Event-driven serverless ETL using AWS Lambda, Step Functions, EMR and Fargate

Siddharth Sharma
3 min readMar 6, 2019

--

In this crisp article, I will show you how to design an end-to-end serverless ETL application that is event-driven and orchestrated using managed services only.

Photo by Larisa Birta on Unsplash

TL;DR

  1. As soon a file is uploaded in an S3 bucket, an event is triggered to an SQS queue
  2. SQS queue is subscribed by a Lambda function
  3. Lambda function reads metadata for the given file and triggers a Step Function execution
  4. Step function orchestrates a series of Lambdas
  5. One Lambda triggers an EMR to process and load data in Dynamo using S3-Hive-Dynamo loader.
  6. Another Lambda triggers a Fargate task to load data in Redshift
Architecture
Step Functions State Machine

Excited to know more? Read on!

Let’s look at the benefits of each of the AWS services used in the above architecture. I won’t go into the details of the code, CI/CD and pricing as that would require a separate article for each of the components involved in the workflow.

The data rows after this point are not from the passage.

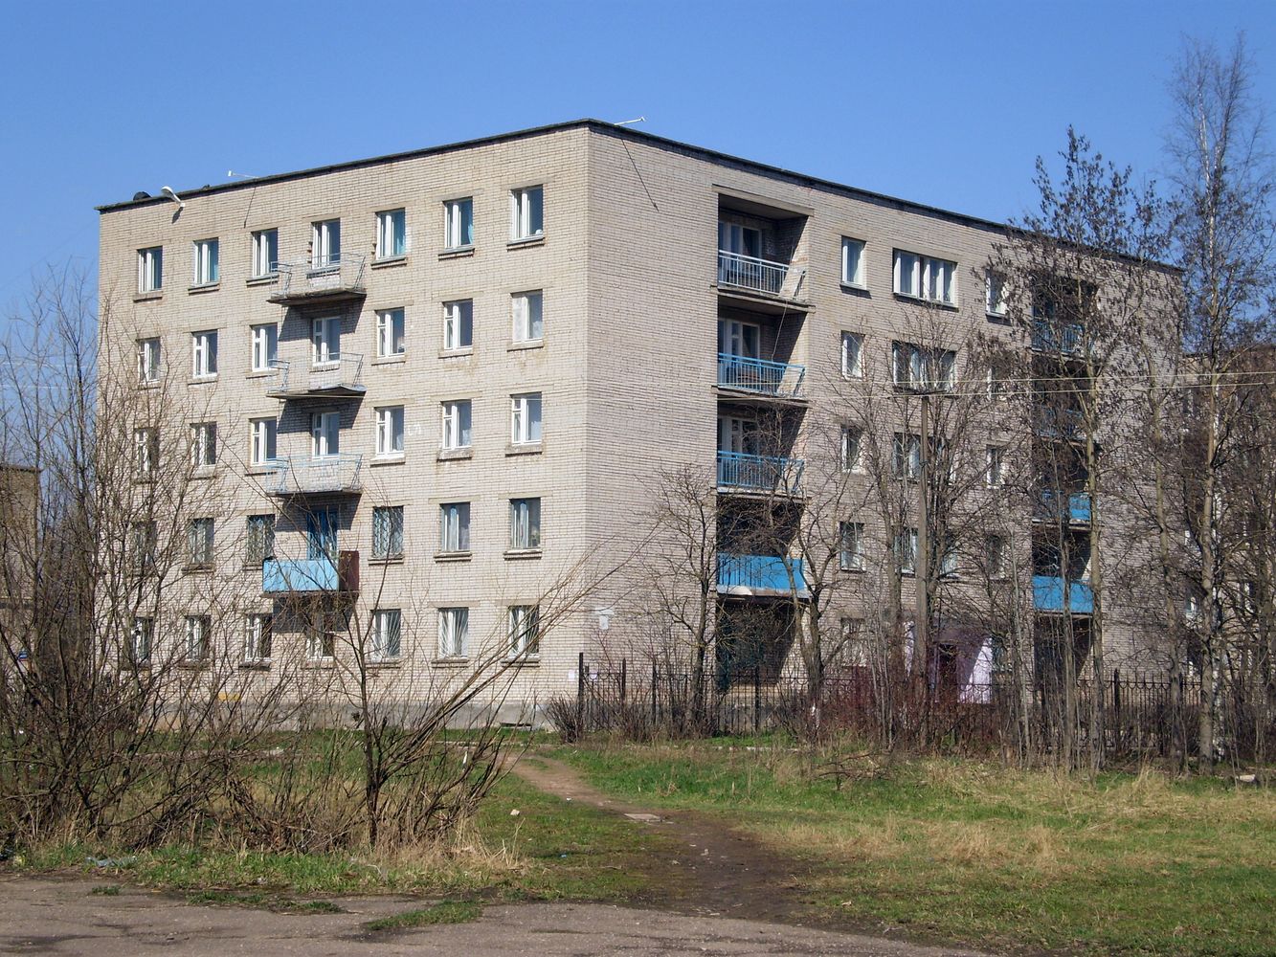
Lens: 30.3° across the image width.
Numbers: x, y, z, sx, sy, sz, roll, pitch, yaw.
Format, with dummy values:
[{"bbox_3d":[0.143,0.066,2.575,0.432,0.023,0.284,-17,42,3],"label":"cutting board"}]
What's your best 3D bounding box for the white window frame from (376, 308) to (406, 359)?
[{"bbox_3d":[-6.854,-4.022,65.628,1.120,1.400,0.120,-4,-6,37],"label":"white window frame"}]

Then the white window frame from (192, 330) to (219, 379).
[{"bbox_3d":[-12.827,-3.648,69.948,1.120,1.400,0.120,-4,-6,37],"label":"white window frame"}]

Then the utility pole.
[{"bbox_3d":[6.567,2.032,54.502,0.260,8.069,0.260,0,-6,0],"label":"utility pole"}]

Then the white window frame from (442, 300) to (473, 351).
[{"bbox_3d":[-4.682,-3.990,62.072,1.120,1.370,0.130,-3,-5,40],"label":"white window frame"}]

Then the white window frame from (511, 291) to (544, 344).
[{"bbox_3d":[-2.931,-4.293,62.774,1.120,1.400,0.120,-4,-6,37],"label":"white window frame"}]

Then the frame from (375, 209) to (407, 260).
[{"bbox_3d":[-6.681,-6.648,64.404,1.097,1.365,0.150,-4,-7,35],"label":"frame"}]

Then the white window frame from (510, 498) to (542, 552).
[{"bbox_3d":[-2.821,1.208,60.118,1.120,1.370,0.130,-3,-5,40],"label":"white window frame"}]

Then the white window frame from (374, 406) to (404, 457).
[{"bbox_3d":[-6.663,-1.256,63.850,1.106,1.382,0.150,-4,-7,35],"label":"white window frame"}]

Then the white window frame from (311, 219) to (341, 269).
[{"bbox_3d":[-8.632,-6.537,65.798,1.124,1.340,0.150,-4,-7,35],"label":"white window frame"}]

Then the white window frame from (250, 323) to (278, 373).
[{"bbox_3d":[-10.845,-3.775,68.495,1.120,1.400,0.120,-4,-6,37],"label":"white window frame"}]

  • AWS Lambda: Lets you run code without provisioning or managing servers. In the above scenario, Lambda is mostly used to execute a small snippet of code that either starts execution of a long-running service or executes some periodic conditional logic.
  • AWS Step Functions: Lets you coordinate multiple AWS services into serverless workflows. It is a simple service that helps in orchestrating fairly limited AWS services viz. Lambda, Glue, SNS, SQS, Fargate, Dynamodb etc. It provides a rich JSON DSL on configuring a finite state machine and passing input/output parameters from one step to another. Prior to Step Functions, the only way to orchestrate distributed services was either by using AWS DataPipeline (hasn’t been updated by AWS for a long time) or Apache Airflow(very powerful and customizable workflow engine). Both these options require some coding to wire in Lambdas.
  • AWS EMR: Lets you run big-data processing on managed Hadoop framework. Data flow workloads running Spark/Flink are a great choice for performing distributed batch computing on EMR. My previous two articles highlight on how to run EMR workloads in a cost-effective manner using Instance Fleets.
  • AWS Fargate: Lets you run Docker containers without having to manage the underlying compute instances viz. EC2 servers or ECS clusters. These containers can run long-running batch processes which don’t require distributed processing and can be run on a single server. In the above scenario, Fargate task is used to run a multithreaded long-running Java process.

I hope this succinct article showcases how seamless it is to design and orchestrate serverless architecture using AWS services. It can be used to solve myriad of problems keeping in mind time to market and pay-as-you-go model.

--

--